EXERCISE REQUIREMENTS - Looking at the material below, work out how many of its lines hold the string "begin". Give that figure alone.

RECORD EXCERPTS -
-*-*-

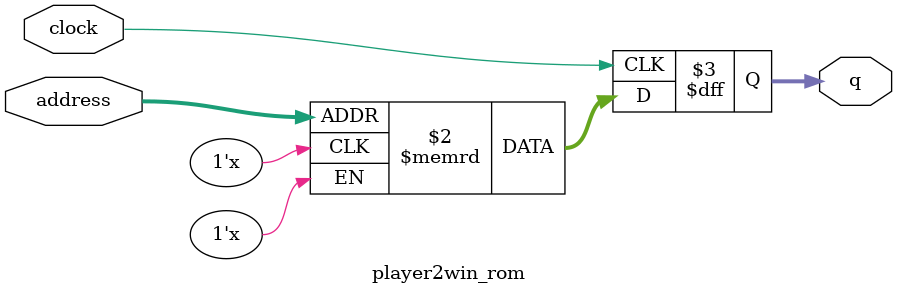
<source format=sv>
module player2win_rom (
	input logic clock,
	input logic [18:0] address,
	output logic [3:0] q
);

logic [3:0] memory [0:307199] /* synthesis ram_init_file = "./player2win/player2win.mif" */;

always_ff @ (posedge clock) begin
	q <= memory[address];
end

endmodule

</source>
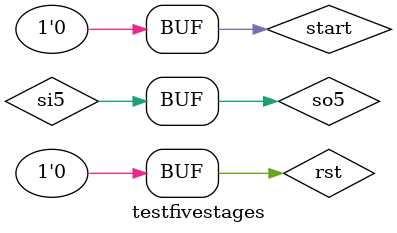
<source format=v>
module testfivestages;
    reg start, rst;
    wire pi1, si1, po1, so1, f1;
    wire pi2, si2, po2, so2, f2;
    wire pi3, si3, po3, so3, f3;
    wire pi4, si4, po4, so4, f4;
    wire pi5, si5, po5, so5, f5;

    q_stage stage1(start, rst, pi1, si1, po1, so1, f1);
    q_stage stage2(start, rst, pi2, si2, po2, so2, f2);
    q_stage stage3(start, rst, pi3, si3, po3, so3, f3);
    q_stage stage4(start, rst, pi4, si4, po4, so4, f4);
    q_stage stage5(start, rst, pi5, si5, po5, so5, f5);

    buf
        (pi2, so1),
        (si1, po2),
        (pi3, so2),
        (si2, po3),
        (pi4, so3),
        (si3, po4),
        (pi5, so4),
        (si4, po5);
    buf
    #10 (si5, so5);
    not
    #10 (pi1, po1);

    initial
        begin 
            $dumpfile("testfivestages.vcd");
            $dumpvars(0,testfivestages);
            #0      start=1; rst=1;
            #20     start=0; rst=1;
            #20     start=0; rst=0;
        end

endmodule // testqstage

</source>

-*-*-

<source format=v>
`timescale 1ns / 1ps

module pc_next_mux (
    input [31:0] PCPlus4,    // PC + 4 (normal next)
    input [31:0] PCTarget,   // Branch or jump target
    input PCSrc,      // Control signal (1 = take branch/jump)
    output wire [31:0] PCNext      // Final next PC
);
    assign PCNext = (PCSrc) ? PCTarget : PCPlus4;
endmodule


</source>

-*-*-

RESULT OF THIS EXERCISE - 2